Erweiterte Realität. Hatten wir das schon einmal?

Seit ein IT-Riese vor Kurzem eine erhebliche Investition in seine Headsets angekündigt hat, ist ein Begriff in aller Munde: Extended Reality oder erweiterte Realität (XR). Doch wie bei allem Neuen, besonders bei Neuem aus dem IT-Bereich, gibt es ebenso viele zynische wie begeisterte Reaktionen.

Extended Reality ist der Oberbegriff für eine Reihe von Technologien, zu der auch Augmented Reality (angereicherte Realität), Mixed Reality (gemischte Realität) und Virtual Reality (virtuelle Realität) gehören. Diese Technologien bereichern unsere physische Welt durch digitale Elemente. Die genaue Terminologie ist noch im Wandel begriffen. Der Gedanke dahinter ist jedoch, die Art und Weise zu ändern, wie wir mit digitalen Medien umgehen. Dabei verschwimmen die Grenzen zwischen realer und virtueller Welt. Wenn das nur halb so gut funktioniert, wie uns Technologiefans glauben machen wollen, werden sich uns wunderbare neue Welten eröffnen.

Wenn es Spaß macht, sind wir zu allem bereit

Wie sich das genau entwickeln wird, ist noch unklar. Werden wir eines Tages unser XR-Headset ebenso selbstverständlich anziehen wie unsere Schuhe und uns ohne nicht richtig angezogen fühlen? Werden wir den Eingriff in unser Leben und die Unannehmlichkeiten wirklich hinnehmen? Wenn die erweiterte Realität Spaß macht, werden wir das in Kauf nehmen. Menschen begeistern sich für alles, was mit Unterhaltung zu tun hat. Ihnen ist es egal, wenn sie eine komische Figur machen, Hauptsache sie haben Spaß. Haben Sie sich selbst schon einmal tanzen sehen?

Obwohl es bei XR nicht so sehr um Unterhaltung als vielmehr um die Interaktion mit digitalen Medien geht, könnte der Freizeitaspekt der Schlüssel sein, wenn es um die breite Akzeptanz und neue, aufregende hybride Online-Realitäten geht.

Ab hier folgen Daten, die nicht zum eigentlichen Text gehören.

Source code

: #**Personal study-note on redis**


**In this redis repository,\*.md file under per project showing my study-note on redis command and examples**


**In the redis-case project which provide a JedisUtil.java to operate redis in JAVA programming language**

Die Unterhaltungsbranche ist mit dem Thema natürlich schon vertraut. Sie erweitert die Wirklichkeit schon seit jeher durch künstlerische Mittel und technologische Effekte. In Reality-Fernsehshows wie „Big Brother“, die kein Drehbuch haben, ist das gang und gäbe. Und sind die heutigen Projektoren und professionellen Displays mit ihrer hohen Helligkeit und Auflösung im Grunde nicht auch Geräte, mit denen die Realität erweitert wird?

Die Unterhaltungsbranche hat bereits gelernt, wie man die Realität und die künstlich erzeugte Welt nahtlos miteinander verschmelzen lässt. Um Erfolg zu haben, muss XR also dasselbe tun. XR muss glaubhaft und immersiv sein, denn mit einer optischen Fassade allein lässt sich die Realität nicht erweitern, sie lenkt lediglich von der Realität ab. Wenn XR nicht immersiv ist, wird sie als Eindringling erlebt.

Das Publikum überzeugen

Der Schritt vom Novum zum Mainstream ist weder einfach noch garantiert. Diesen Sprung muss die erweiterte Realität jedoch irgendwann schaffen. Denn eine perfekt funktionierende digitale Technik ist nur die halbe Miete. Darüber hinaus muss man noch das richtige Publikum finden, es von XR überzeugen und erreichen, dass es nicht genug davon bekommen kann. Social Media haben das geschafft, ebenso wie zuvor das Kino, der Zeitungsdruck und alle anderen Kanäle, die heute Teil unseres Lebens sind.

Die Erkenntnis daraus ist vermutlich, dass wir die erweiterte Realität nicht sofort ablehnen sollten. XR mag sich heute noch seltsam, unpraktisch und fremd anfühlen. Wenn der Content jedoch erst einmal ansprechend und unterhaltsam ist, werden die Leute alle damit verbundenen Unannehmlichkeiten in Kauf nehmen. Das haben die Menschen schon immer getan, wenn ihnen Wege in neue Welten aufgezeigt wurden. Manche springen früh auf den Zug auf und halten alle Unbequemlichkeiten aus. Wir alle wollen schließlich wissen, was in dieser neuen Welt passiert, auch wenn wir es nicht zugeben wollen. Wenn die Hürden etwas sinken, werden wir uns alle zu XR bekehren lassen.